FRAGMENTO DEL DOCUMENTO
Temor y temblor
Dedicado a mi hermano Alfonso Ramos Torres, mientras te esperamos.
Temor y temblor es el título de un libro que el filósofo danés Søren Kierkegaard publicó en el año 1843. Ese mismo año, Kierkegaard escribió en sus diarios lo que se ha vuelto su cita más famosa en la era digital: ‘la vida sólo puede ser entendida mirando hacia atrás, pero debe ser vivida hacia adelante’ (‘life can only be understood backwards, but must be lived forwards’). Leí Temor y temblor cuando estaba en la Universidad y sólo lo recuerdo vagamente (algo sobre sacrificios ciegos, resignaciones absolutas, valideces eternas). Pero su título evoca hoy de forma bastante exacta lo que hemos estado viviendo en PR en estos días ansiosos, con el temblor del 7 de enero y los temores que nos reactivan una y otra vez estas réplicas que no cesan. Los daños más serios han sido en el sur. Pero la isla entera tiembla y teme.Los huracanes, esas otras amenazas atemorizantes a cuyos golpes estamos tristemente más acostumbrados, se dejan ver por los radares desde días antes. Tienen nombre y hasta hora de llegada. Se ven pasar y alejarse. Dejan noticia de que no vuelven. Los temblores sólo tienen identidad en el pasado, o en los instantes en que ocurren de súbito, en un presente sin avisos precisos, ni largos ni cortos. Su relación con el futuro es casi enteramente invisible. No hay conos de incertidumbre porque no hay muchas certidumbres para empezar.

MATERIAL PROPORCIONADO
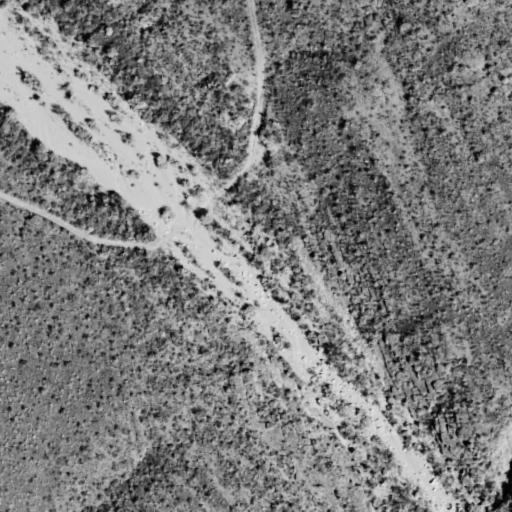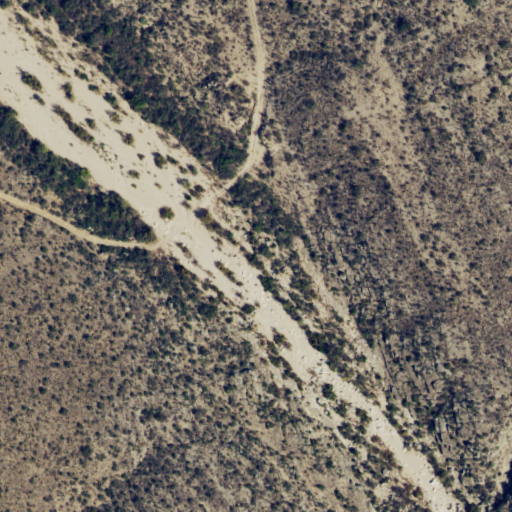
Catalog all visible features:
road: (214, 216)
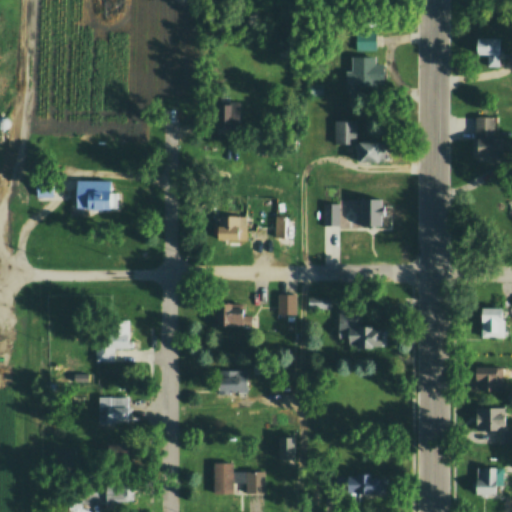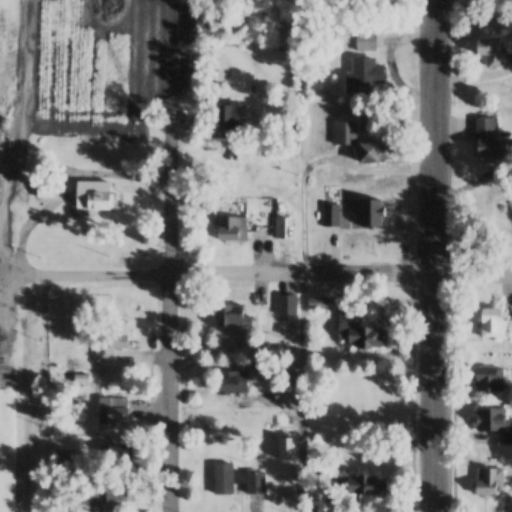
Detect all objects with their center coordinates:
building: (364, 41)
building: (488, 47)
building: (487, 50)
building: (363, 63)
building: (362, 74)
building: (228, 113)
building: (226, 116)
silo: (4, 122)
building: (4, 122)
building: (343, 132)
building: (487, 137)
building: (489, 139)
building: (359, 142)
road: (23, 145)
building: (366, 151)
building: (43, 189)
building: (95, 195)
building: (92, 197)
building: (372, 212)
building: (370, 213)
building: (329, 215)
building: (336, 215)
building: (230, 225)
building: (282, 225)
building: (283, 227)
building: (227, 228)
road: (432, 255)
road: (96, 275)
road: (340, 275)
road: (8, 285)
building: (319, 302)
building: (318, 303)
building: (286, 304)
building: (231, 314)
building: (284, 314)
building: (231, 315)
road: (169, 319)
building: (491, 321)
building: (494, 321)
building: (358, 329)
building: (357, 332)
building: (115, 339)
building: (113, 343)
building: (491, 376)
building: (230, 381)
building: (230, 382)
building: (487, 382)
road: (301, 394)
building: (112, 410)
building: (113, 411)
building: (492, 421)
building: (492, 423)
building: (285, 445)
building: (284, 448)
building: (63, 460)
building: (105, 460)
building: (221, 478)
building: (235, 478)
building: (489, 482)
building: (248, 483)
building: (486, 483)
building: (363, 484)
building: (365, 484)
building: (103, 491)
building: (98, 494)
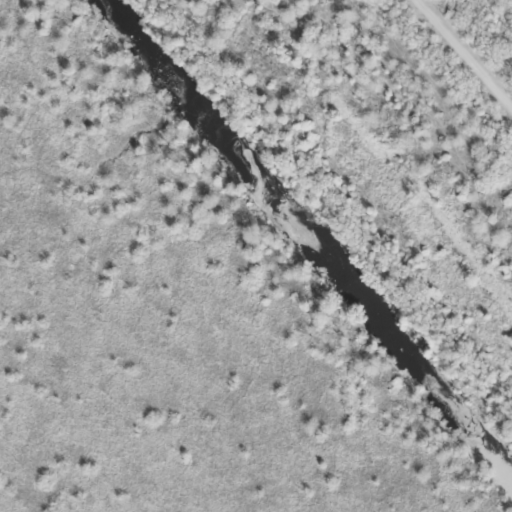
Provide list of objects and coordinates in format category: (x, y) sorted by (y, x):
road: (466, 51)
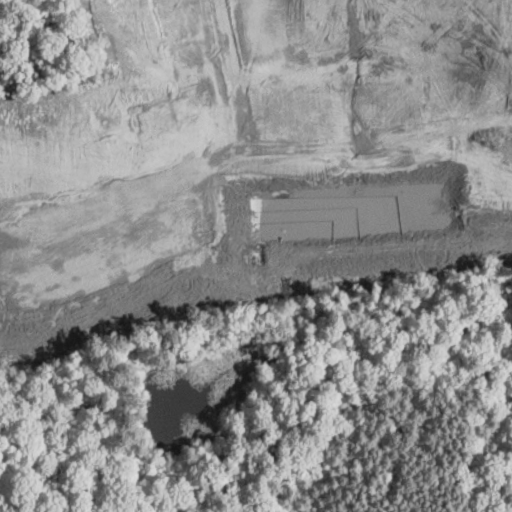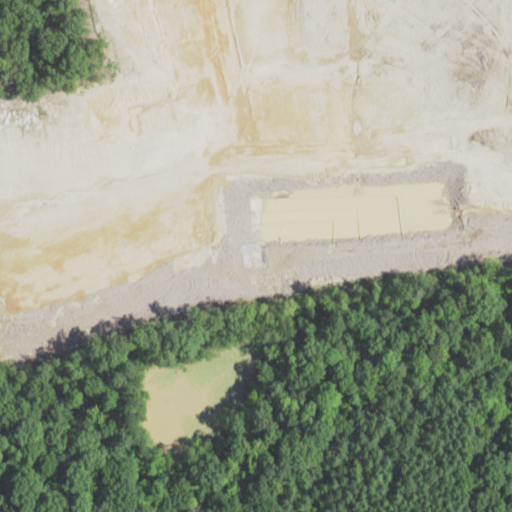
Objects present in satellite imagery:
road: (233, 75)
road: (248, 151)
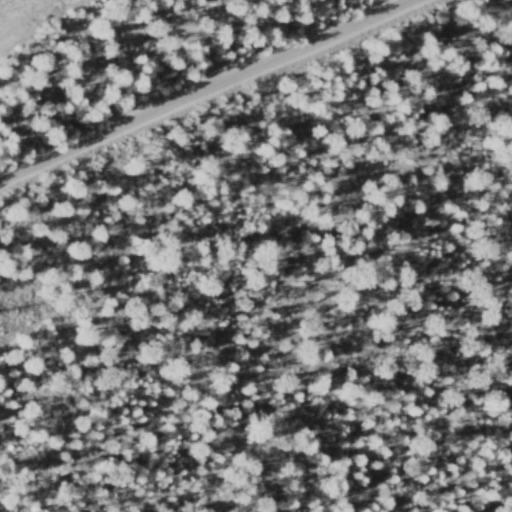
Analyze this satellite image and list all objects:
road: (204, 56)
road: (204, 89)
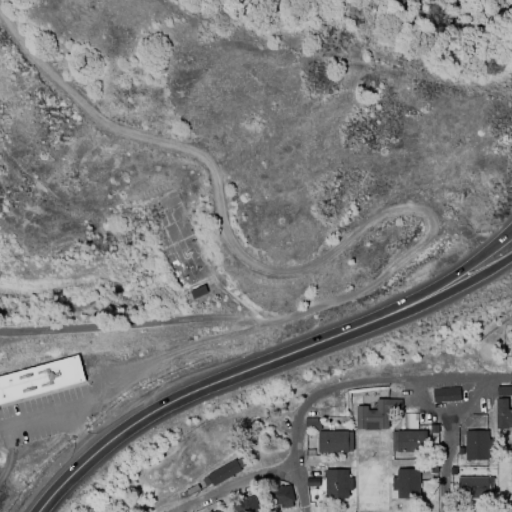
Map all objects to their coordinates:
road: (329, 249)
road: (467, 264)
road: (469, 280)
building: (200, 292)
road: (135, 322)
building: (40, 378)
building: (40, 378)
road: (215, 381)
building: (503, 390)
building: (445, 394)
building: (446, 394)
road: (315, 398)
road: (91, 400)
building: (503, 413)
building: (376, 414)
building: (376, 414)
building: (503, 414)
road: (448, 417)
building: (312, 423)
road: (35, 427)
road: (82, 439)
building: (408, 440)
building: (334, 441)
building: (335, 441)
building: (409, 441)
building: (477, 445)
building: (477, 445)
road: (90, 448)
road: (3, 457)
road: (447, 465)
building: (224, 472)
building: (221, 473)
building: (313, 482)
building: (406, 482)
building: (337, 483)
building: (337, 483)
building: (406, 483)
road: (300, 485)
building: (475, 487)
building: (475, 487)
building: (281, 496)
building: (281, 496)
building: (244, 504)
building: (244, 505)
building: (216, 511)
building: (218, 511)
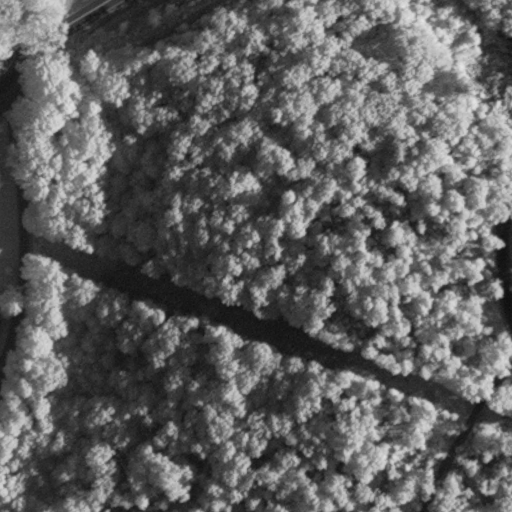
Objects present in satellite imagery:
road: (77, 10)
road: (56, 32)
road: (510, 203)
road: (22, 217)
road: (504, 269)
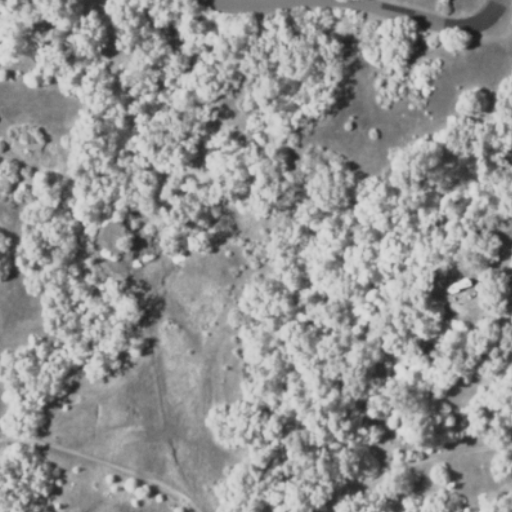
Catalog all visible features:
road: (363, 6)
building: (510, 302)
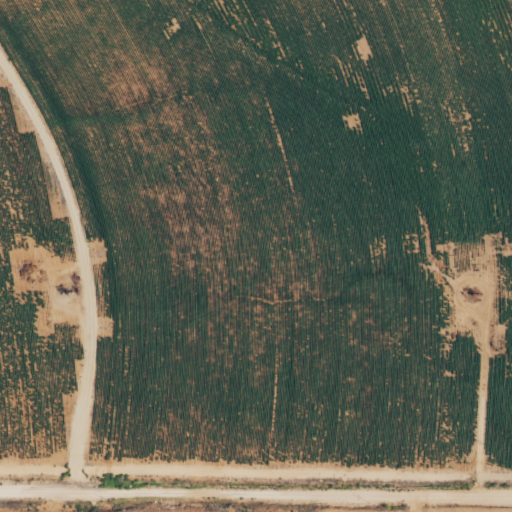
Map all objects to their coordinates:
road: (256, 499)
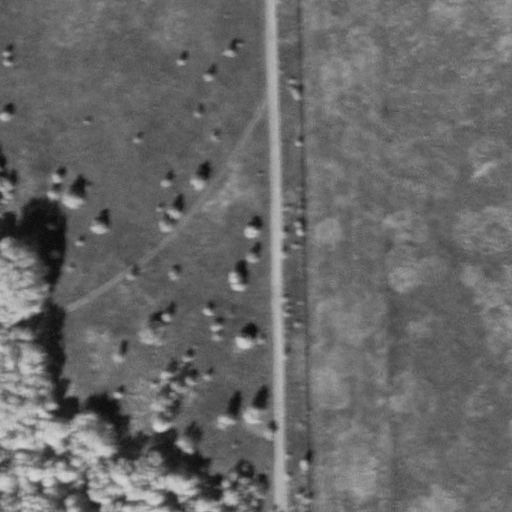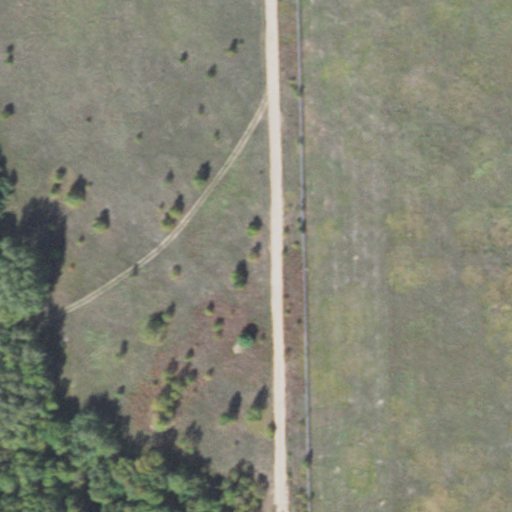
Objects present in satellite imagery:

CONSIGNA A
Enumere, según el fragmento del documento, lo que se indica entre paréntesis como lo poco que se recuerda vagamente del libro Temor y temblor.
CONSIGNA B
Disponga como lista numerada las líneas de los registros que comienzan con la línea que contiene "Analyze this satellite" y continúan hasta la línea que contiene "road: (204, 89)", ambas incluidas, omitiendo las líneas en blanco.
El fragmento del documento y los registros no guardan relación alguna entre sí.

SOLUCIÓN ESCRITA A
- sacrificios ciegos
- resignaciones absolutas
- valideces eternas

SOLUCIÓN ESCRITA B
1. Analyze this satellite image and list all objects:
2. road: (204, 56)
3. road: (204, 89)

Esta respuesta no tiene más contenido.